§ **THE DATA**:
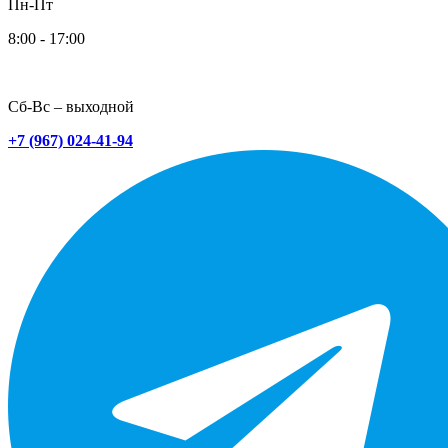
Пн-Пт
8:00 - 17:00
Сб-Вс – выходной
+7 (967) 024-41-94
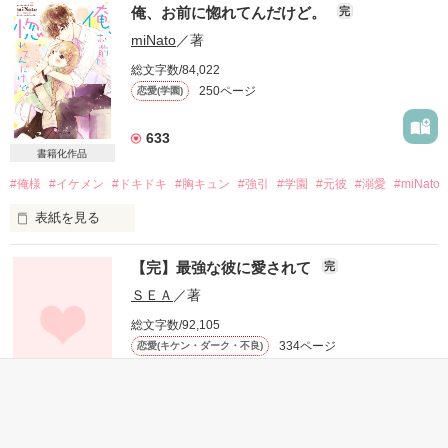
俺、お前に惚れてんだけど。
完
miNato
／著
総文字数/84,022
250ページ
恋愛(学園)
633
書籍化作品
#俺様
#イケメン
#ドキドキ
#胸キュン
#強引
#学園
#元彼
#溺愛
#miNato
表紙を見る
【完】最強な彼に愛されて
完
ひどい理由で振られたあたしは

ＳＥＡ
／著
総文字数/92,105
もう二度と恋なんかするもんかって

334ページ
恋愛(キケン・ダーク・不良)
心に誓った

787
#暴走族
#イケメン
#過去
#美少女
#俺様
#いじめ
#姫
#溺愛
#切ない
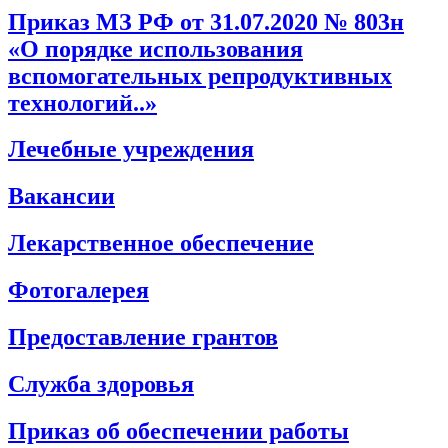
Приказ МЗ РФ от 31.07.2020 № 803н
«О порядке использования
вспомогательных репродуктивных
технологий..»
Лечебные учреждения
Вакансии
Лекарственное обеспечение
Фотогалерея
Предоставление грантов
Служба здоровья
Приказ об обеспечении работы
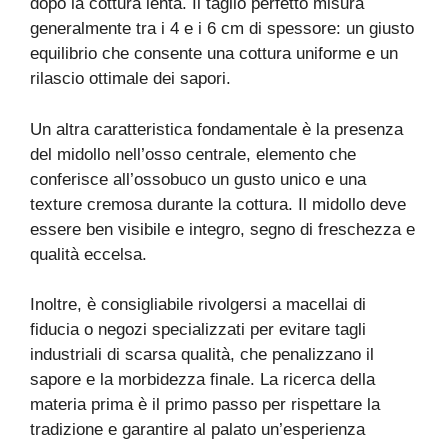
dopo la cottura lenta. Il taglio perfetto misura
generalmente tra i 4 e i 6 cm di spessore: un giusto
equilibrio che consente una cottura uniforme e un
rilascio ottimale dei sapori.
Un altra caratteristica fondamentale è la presenza
del midollo nell’osso centrale, elemento che
conferisce all’ossobuco un gusto unico e una
texture cremosa durante la cottura. Il midollo deve
essere ben visibile e integro, segno di freschezza e
qualità eccelsa.
Inoltre, è consigliabile rivolgersi a macellai di
fiducia o negozi specializzati per evitare tagli
industriali di scarsa qualità, che penalizzano il
sapore e la morbidezza finale. La ricerca della
materia prima è il primo passo per rispettare la
tradizione e garantire al palato un’esperienza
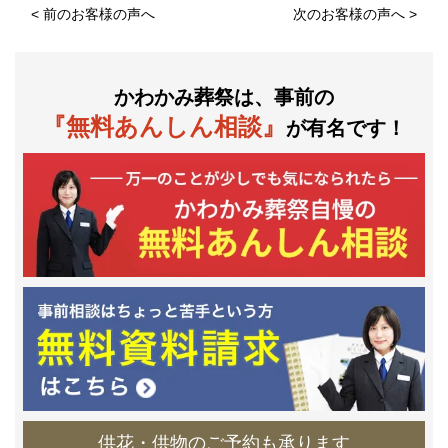
<
前のお客様の声へ
次のお客様の声へ
>
かわかみ葬祭は、事前の
『無料あんしん相談』
が有名です！
供花・供物のご予約も承ります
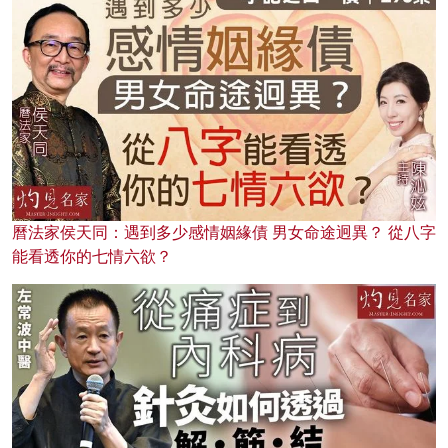
曆法家侯天同：遇到多少感情姻緣債 男女命途迥異？ 從八字
能看透你的七情六欲？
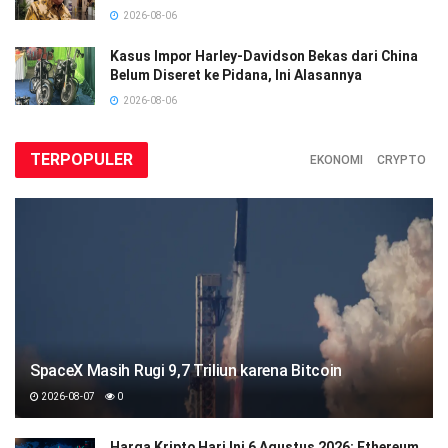
2026-08-06
Kasus Impor Harley-Davidson Bekas dari China
Belum Diseret ke Pidana, Ini Alasannya
2026-08-06
TERPOPULER
EKONOMI
CRYPTO
SpaceX Masih Rugi 9,7 Triliun karena Bitcoin
2026-08-07
0
Harga Kripto Hari Ini 6 Agustus 2026: Ethereum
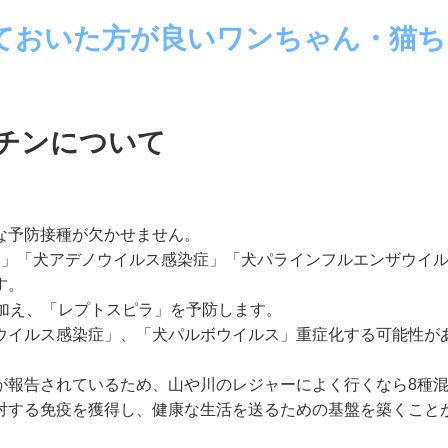
ておいた方が良いワンちゃん・猫ち
チンについて
な予防接種が欠かせません
。
ー」「
犬アデノウイルス感染症」「
犬パラインフルエンザウイ
す。
加え、「レプトスピラ」
を予防します。
ウイルス感染症」、「
犬パルボウイルス」重症化する可能性が
が報告されているため、
山や川のレジャーによく行くなら8種
対する免疫を獲得し、
健康な生活を送るための基盤を築くこと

§ **DIRECTIONS FOR THIS TASK**:
Using the material above, gather every line that includes "qualità".

§ **RESPONSE**:
qualità eccelsa.
industriali di scarsa qualità, che penalizzano il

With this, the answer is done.